The Irish Workers' Voice
- Type: Weekly political newspaper
- Publisher: Revolutionary Workers' Groups (1931–1933) Communist Party of Ireland (1933–1941) Irish Workers' League (1949–1970) Communist Party of Ireland (1970–2003)
- Founded: 1931
- Language: English, Irish
- Circulation: Unknown

= The Irish Workers' Voice =

Official newspaper of the CPI

The Irish Worker's Voice is an official newspaper of the Communist Party of Ireland (CPI). The paper is published weekly on and off by the various guises under which the Communist party of Ireland was constituted. The first issue was on the 4th of April 1931 initially published by the Revolutionary Workers' Groups and edited by Tom Bell, the paper was relaunched when the W. T. Cosgrave government fell in March 1932, with Brian O'Neill as editor. The paper became the publication of the Communist Party of Ireland founded in 1933. The paper was named the Irish Workers' Voice to distinguish it from Jim Larkin's The Irish Worker.
The Irish Worker along with other left wing and republican newspapers were banned in Northern Ireland in 1940.
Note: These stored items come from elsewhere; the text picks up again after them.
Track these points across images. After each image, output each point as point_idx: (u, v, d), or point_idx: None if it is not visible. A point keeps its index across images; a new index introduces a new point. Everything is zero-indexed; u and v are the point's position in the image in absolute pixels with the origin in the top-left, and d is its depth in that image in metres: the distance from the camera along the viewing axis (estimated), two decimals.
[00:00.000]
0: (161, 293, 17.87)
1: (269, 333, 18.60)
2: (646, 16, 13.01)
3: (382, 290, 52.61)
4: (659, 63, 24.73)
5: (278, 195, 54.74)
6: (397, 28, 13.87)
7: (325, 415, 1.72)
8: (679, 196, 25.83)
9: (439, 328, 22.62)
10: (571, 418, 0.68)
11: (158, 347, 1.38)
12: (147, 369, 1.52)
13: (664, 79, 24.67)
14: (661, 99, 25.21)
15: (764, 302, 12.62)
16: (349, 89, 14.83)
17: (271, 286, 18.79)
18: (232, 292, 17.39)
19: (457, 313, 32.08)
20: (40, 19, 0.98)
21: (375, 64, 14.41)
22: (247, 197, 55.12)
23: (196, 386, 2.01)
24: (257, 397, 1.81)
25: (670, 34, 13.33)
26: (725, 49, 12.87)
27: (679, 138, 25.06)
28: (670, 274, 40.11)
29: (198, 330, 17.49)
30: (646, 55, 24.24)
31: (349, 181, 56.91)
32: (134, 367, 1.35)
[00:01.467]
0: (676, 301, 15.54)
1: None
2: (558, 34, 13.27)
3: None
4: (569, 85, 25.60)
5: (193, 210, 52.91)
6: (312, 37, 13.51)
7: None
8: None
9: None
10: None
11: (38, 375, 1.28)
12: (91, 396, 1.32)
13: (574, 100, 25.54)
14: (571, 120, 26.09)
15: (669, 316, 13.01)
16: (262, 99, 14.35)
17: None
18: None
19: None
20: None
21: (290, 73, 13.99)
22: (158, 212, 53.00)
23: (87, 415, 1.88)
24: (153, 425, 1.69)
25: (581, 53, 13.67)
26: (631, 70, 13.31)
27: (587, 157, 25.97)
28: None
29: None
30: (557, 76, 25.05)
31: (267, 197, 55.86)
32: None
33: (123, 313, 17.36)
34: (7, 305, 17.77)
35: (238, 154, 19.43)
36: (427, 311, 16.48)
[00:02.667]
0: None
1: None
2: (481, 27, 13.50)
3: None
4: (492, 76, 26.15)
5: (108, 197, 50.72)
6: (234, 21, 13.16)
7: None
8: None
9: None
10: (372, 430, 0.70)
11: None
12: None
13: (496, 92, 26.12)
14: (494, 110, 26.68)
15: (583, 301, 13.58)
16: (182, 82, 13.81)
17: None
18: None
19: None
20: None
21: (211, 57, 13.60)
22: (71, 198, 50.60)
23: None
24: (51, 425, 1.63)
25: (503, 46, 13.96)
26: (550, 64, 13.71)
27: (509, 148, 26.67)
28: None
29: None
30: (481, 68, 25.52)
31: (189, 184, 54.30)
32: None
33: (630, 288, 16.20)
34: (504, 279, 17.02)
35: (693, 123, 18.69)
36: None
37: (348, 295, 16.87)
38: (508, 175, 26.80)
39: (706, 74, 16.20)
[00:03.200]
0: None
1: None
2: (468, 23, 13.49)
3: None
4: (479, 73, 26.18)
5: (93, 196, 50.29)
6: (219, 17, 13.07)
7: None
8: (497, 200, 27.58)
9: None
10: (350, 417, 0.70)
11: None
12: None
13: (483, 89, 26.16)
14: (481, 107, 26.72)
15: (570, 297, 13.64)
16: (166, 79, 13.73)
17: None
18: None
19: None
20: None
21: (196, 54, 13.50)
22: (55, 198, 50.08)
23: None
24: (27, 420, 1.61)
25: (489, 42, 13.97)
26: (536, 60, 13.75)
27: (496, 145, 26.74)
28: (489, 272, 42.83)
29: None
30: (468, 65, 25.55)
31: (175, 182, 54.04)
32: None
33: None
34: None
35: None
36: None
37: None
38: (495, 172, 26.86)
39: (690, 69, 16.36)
In 1941, The Irish Workers' Voice was edited by O'Neill, but the paper folded that year when the Communist Party of Ireland split and ceased to function, as the Soviet Union came into the Second World War.
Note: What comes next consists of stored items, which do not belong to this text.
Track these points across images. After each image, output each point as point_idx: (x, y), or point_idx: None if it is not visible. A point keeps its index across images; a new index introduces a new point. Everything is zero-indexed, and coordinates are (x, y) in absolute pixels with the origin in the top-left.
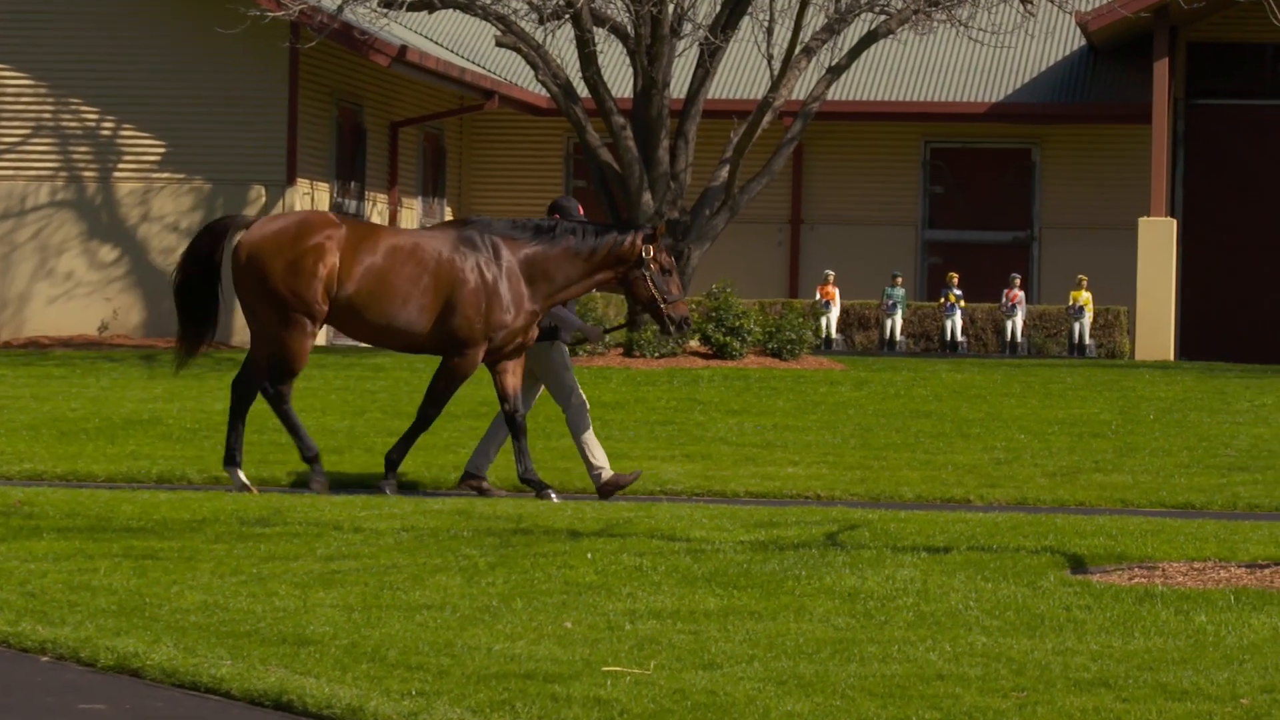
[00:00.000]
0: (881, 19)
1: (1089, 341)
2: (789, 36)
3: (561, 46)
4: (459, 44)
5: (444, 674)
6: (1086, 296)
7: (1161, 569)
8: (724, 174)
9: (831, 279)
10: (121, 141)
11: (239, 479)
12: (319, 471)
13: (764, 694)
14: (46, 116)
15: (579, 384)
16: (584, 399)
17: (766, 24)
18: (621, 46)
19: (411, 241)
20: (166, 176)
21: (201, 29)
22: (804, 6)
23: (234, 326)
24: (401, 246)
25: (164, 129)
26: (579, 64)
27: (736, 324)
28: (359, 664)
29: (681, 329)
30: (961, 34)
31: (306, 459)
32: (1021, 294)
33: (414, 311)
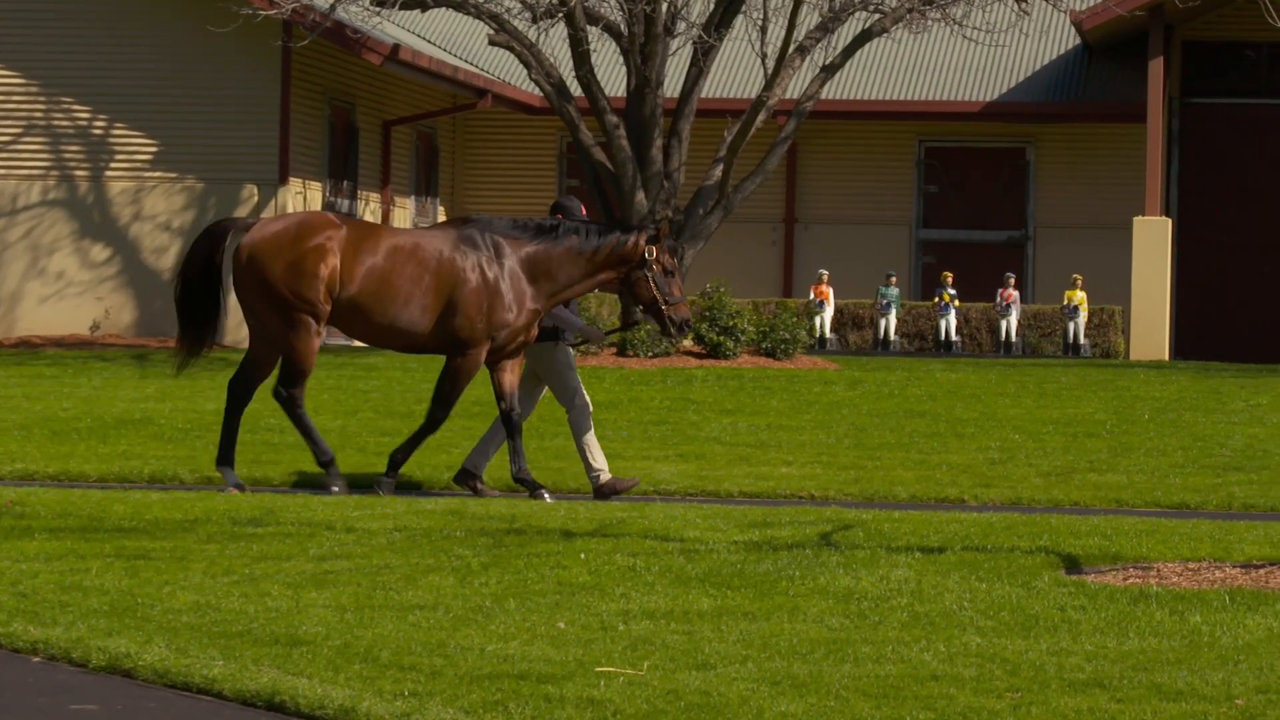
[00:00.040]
0: (876, 17)
1: (1084, 341)
2: (783, 35)
3: (554, 45)
4: (452, 43)
5: (437, 674)
6: (1081, 296)
7: (1156, 569)
8: (718, 173)
9: (825, 278)
10: (113, 140)
11: (231, 479)
12: (335, 475)
13: (758, 694)
14: (38, 115)
15: (582, 385)
16: (587, 400)
17: (760, 22)
18: (615, 45)
19: (412, 241)
20: (158, 175)
21: (194, 27)
22: (798, 5)
23: (226, 326)
24: (402, 246)
25: (156, 128)
26: (572, 63)
27: (730, 324)
28: (351, 664)
29: (683, 331)
30: (956, 33)
31: (321, 463)
32: (1016, 293)
33: (416, 312)
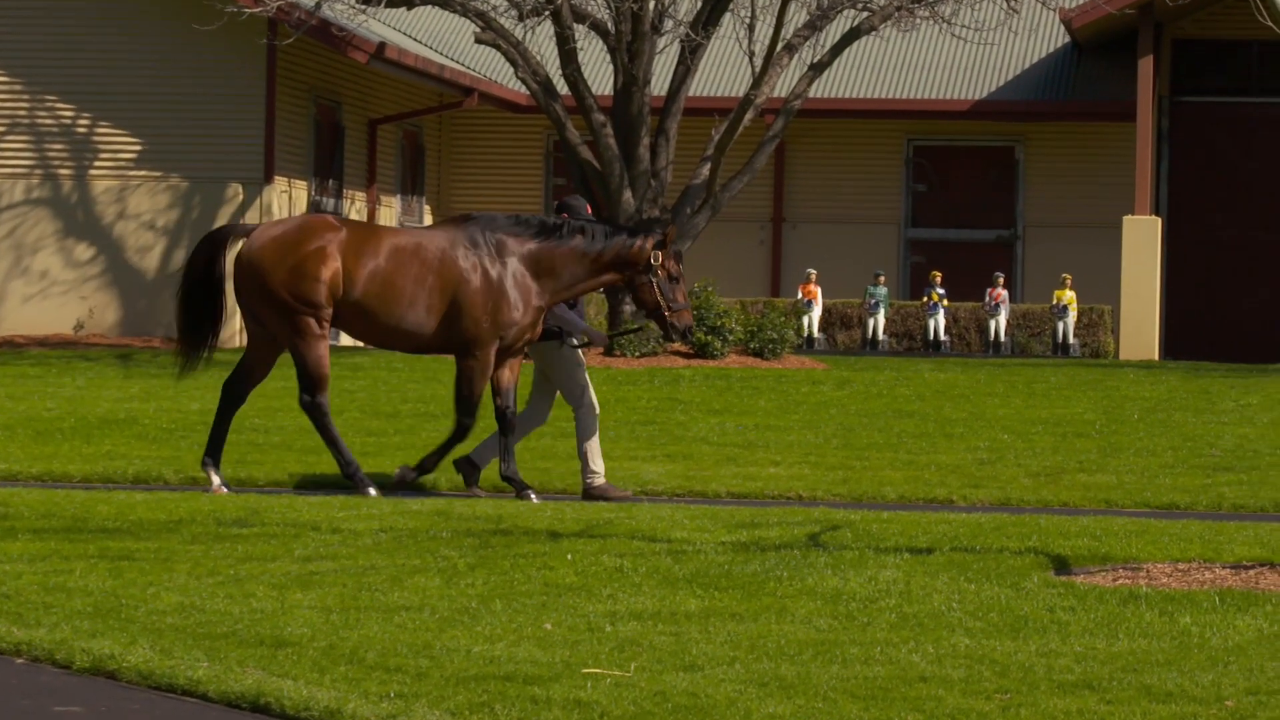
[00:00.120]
0: (864, 16)
1: (1073, 341)
2: (771, 33)
3: (541, 43)
4: (438, 41)
5: (423, 676)
6: (1070, 295)
7: (1146, 570)
8: (705, 172)
9: (814, 278)
10: (98, 139)
11: (214, 479)
12: (363, 482)
13: (745, 696)
14: (22, 113)
15: (591, 386)
16: (595, 402)
17: (748, 21)
18: (602, 43)
19: (414, 241)
20: (143, 174)
21: (178, 25)
22: (786, 3)
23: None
24: (404, 247)
25: (140, 126)
26: (559, 61)
27: (718, 323)
28: (337, 666)
29: (685, 337)
30: (944, 31)
31: (347, 474)
32: (1005, 293)
33: (421, 312)
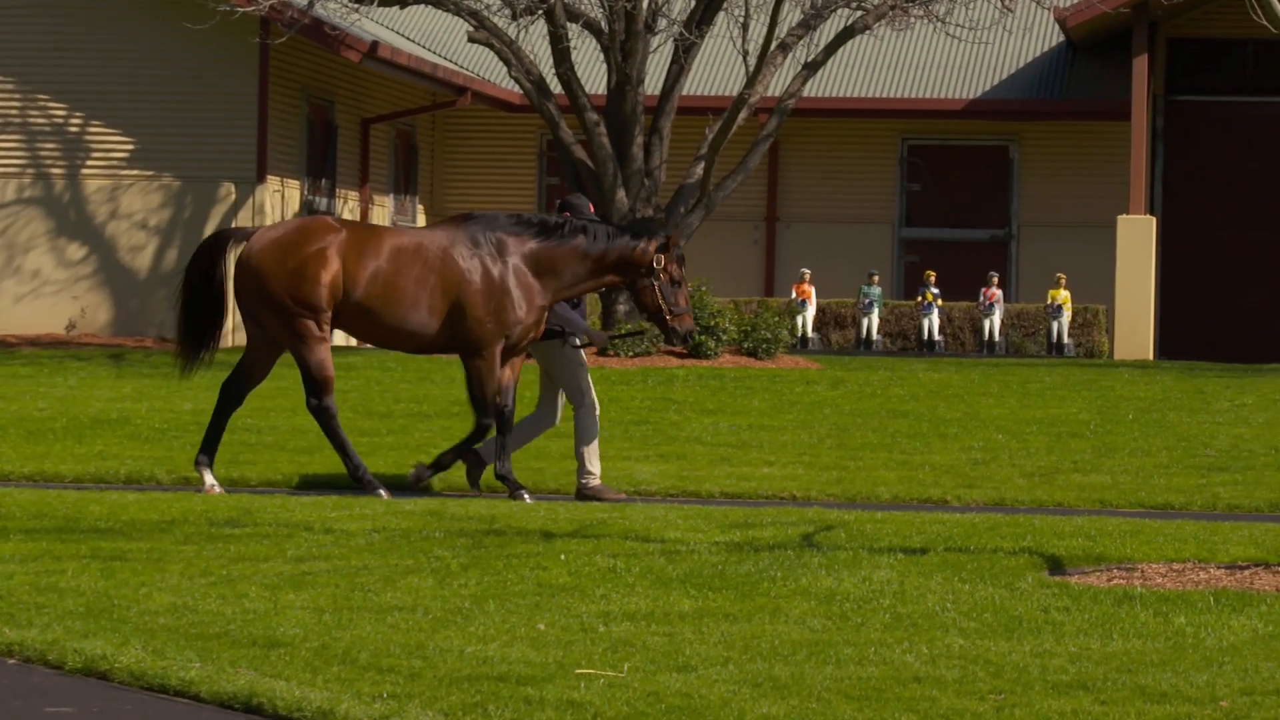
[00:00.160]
0: (858, 15)
1: (1067, 340)
2: (764, 32)
3: (534, 42)
4: (431, 40)
5: (416, 676)
6: (1065, 295)
7: (1140, 570)
8: (699, 171)
9: (808, 277)
10: (90, 138)
11: (208, 479)
12: (371, 485)
13: (739, 696)
14: (13, 112)
15: (593, 387)
16: (596, 403)
17: (742, 19)
18: (595, 42)
19: (415, 241)
20: (135, 174)
21: (171, 24)
22: (780, 2)
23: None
24: (405, 247)
25: (132, 125)
26: (552, 60)
27: (712, 323)
28: (330, 666)
29: (686, 342)
30: (939, 30)
31: (355, 479)
32: (999, 292)
33: (424, 313)
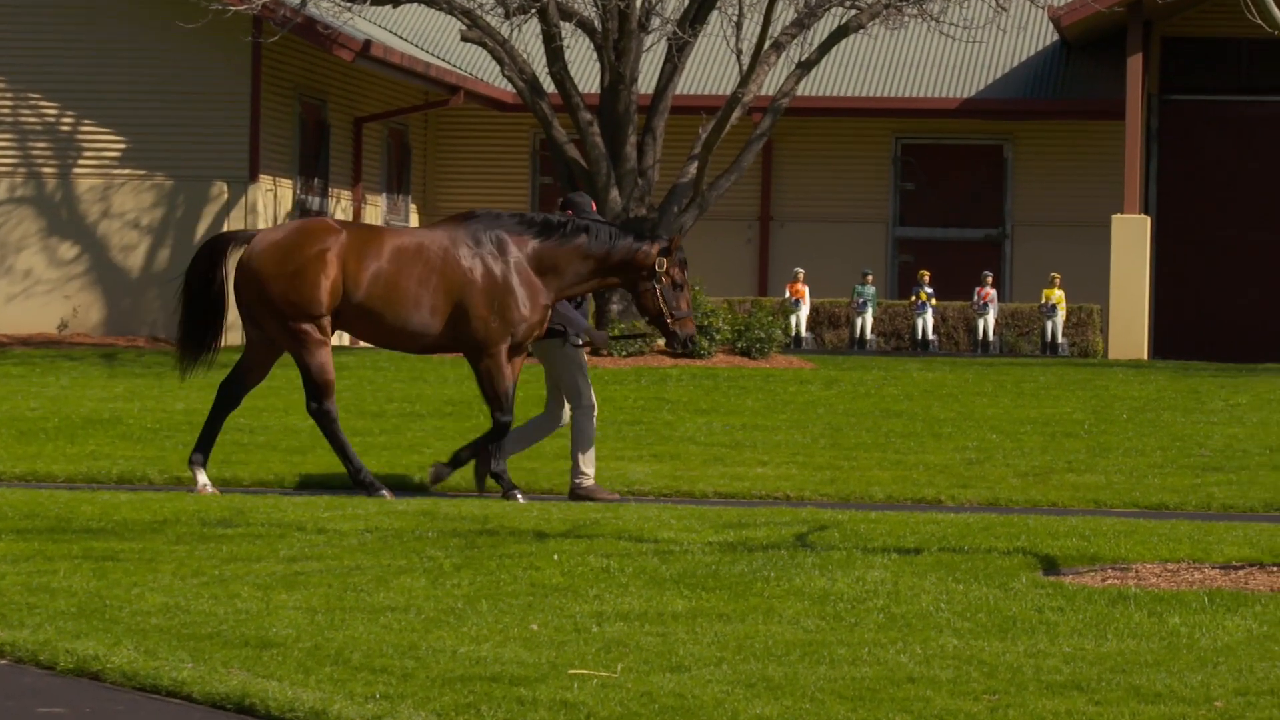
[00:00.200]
0: (852, 13)
1: (1061, 340)
2: (758, 31)
3: (528, 41)
4: (424, 39)
5: (408, 677)
6: (1059, 294)
7: (1135, 570)
8: (692, 170)
9: (801, 277)
10: (82, 137)
11: (200, 478)
12: (373, 487)
13: (732, 697)
14: (5, 111)
15: (591, 388)
16: (594, 404)
17: (735, 18)
18: (588, 41)
19: (416, 241)
20: (127, 173)
21: (163, 23)
22: (773, 1)
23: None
24: (406, 247)
25: (125, 124)
26: (545, 59)
27: (705, 322)
28: (322, 667)
29: (687, 347)
30: (933, 29)
31: (356, 482)
32: (993, 292)
33: (426, 313)
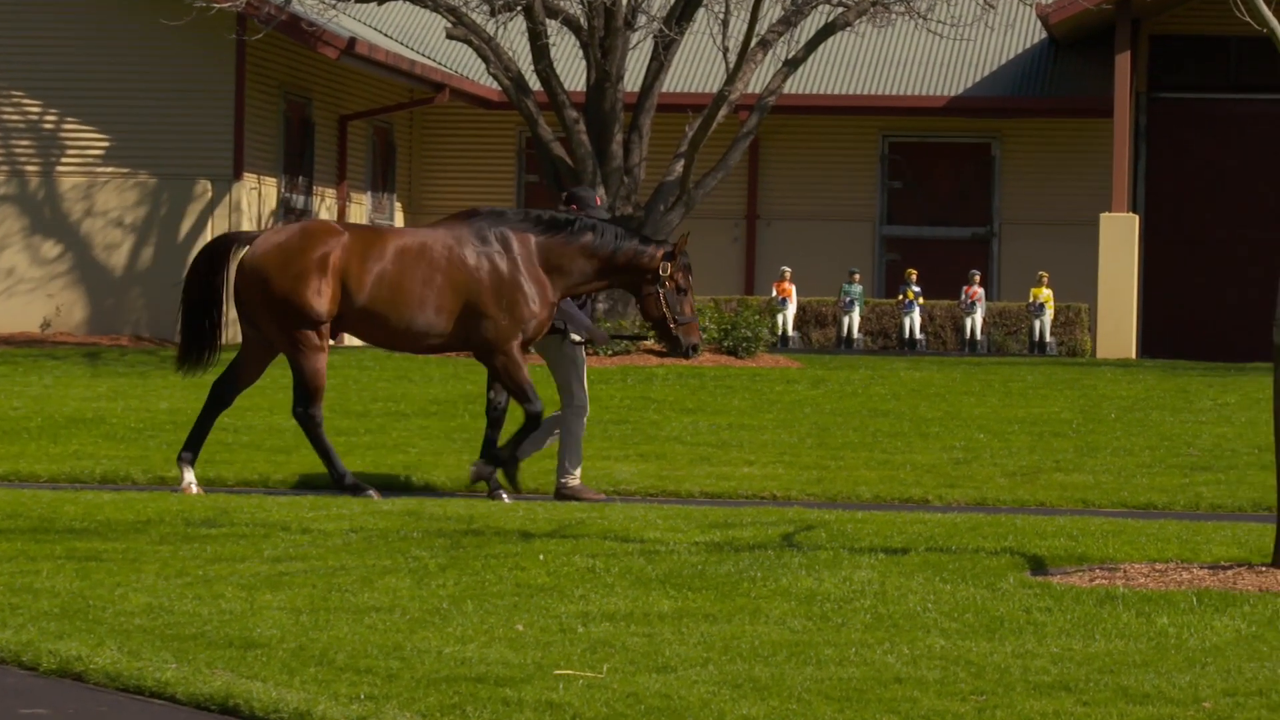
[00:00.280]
0: (839, 11)
1: (1049, 339)
2: (745, 29)
3: (513, 39)
4: (409, 36)
5: (393, 677)
6: (1047, 293)
7: (1123, 570)
8: (679, 168)
9: (788, 275)
10: (64, 135)
11: (187, 476)
12: (359, 489)
13: (718, 697)
14: None
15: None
16: (585, 406)
17: (722, 16)
18: (574, 39)
19: (418, 241)
20: (110, 171)
21: (146, 21)
22: None
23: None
24: (409, 248)
25: (108, 122)
26: (531, 57)
27: None
28: (307, 667)
29: (689, 354)
30: (920, 27)
31: (341, 486)
32: (981, 291)
33: (431, 313)
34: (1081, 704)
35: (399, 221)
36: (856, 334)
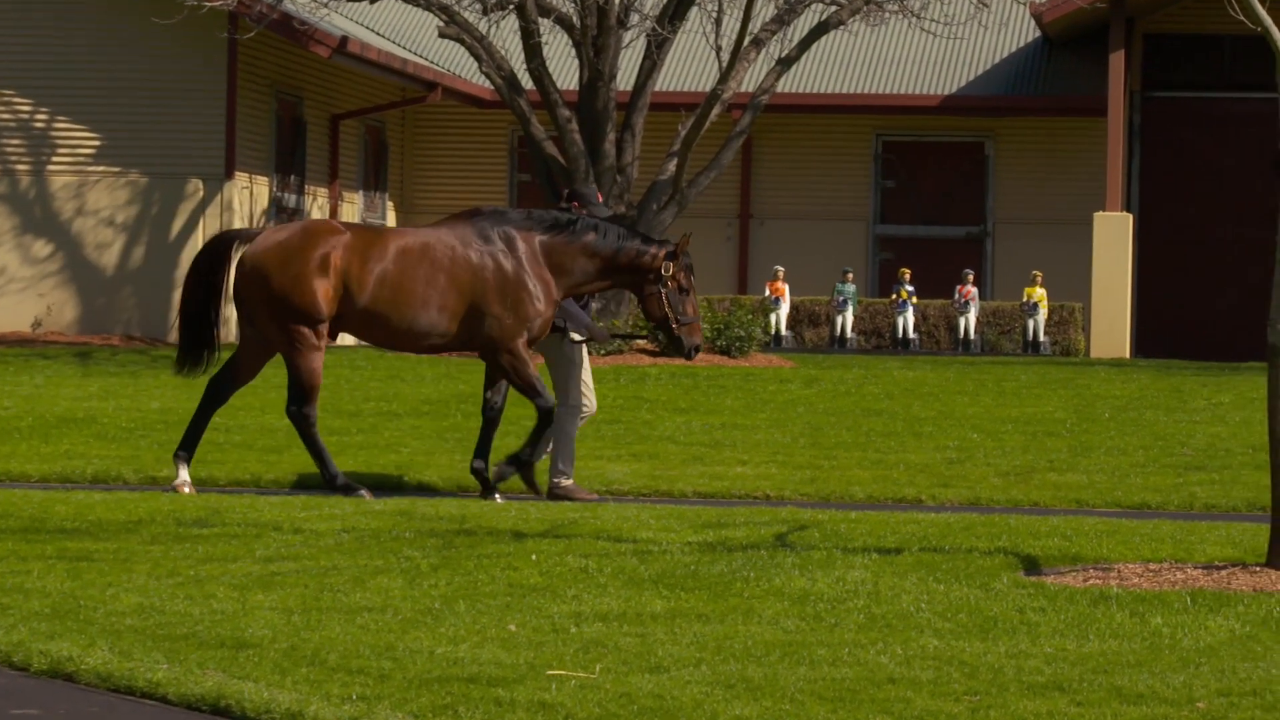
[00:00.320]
0: (832, 10)
1: (1043, 339)
2: (738, 27)
3: (506, 38)
4: (401, 35)
5: (385, 678)
6: (1041, 293)
7: (1117, 570)
8: (672, 167)
9: (781, 275)
10: (55, 134)
11: (181, 473)
12: (351, 489)
13: (711, 698)
14: None
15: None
16: (580, 406)
17: (715, 15)
18: (567, 38)
19: (420, 241)
20: (102, 170)
21: (138, 19)
22: None
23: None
24: (411, 248)
25: (99, 121)
26: (523, 55)
27: None
28: (298, 668)
29: (690, 355)
30: (914, 25)
31: (333, 487)
32: (974, 290)
33: (434, 313)
34: (1075, 704)
35: (391, 221)
36: (850, 333)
In 1949 following re-establishment of the Communist party as the Irish Workers' League (IWL) the paper was relaunched.

Following the merger of the IWL and the Communist Party of Northern Ireland the paper continued as the publication of the southern party in Dublin while Unity was published by the Belfast office.

In 2003 the Communist Party of Ireland launched the Socialist Voice as a monthly publication of the party from Dublin.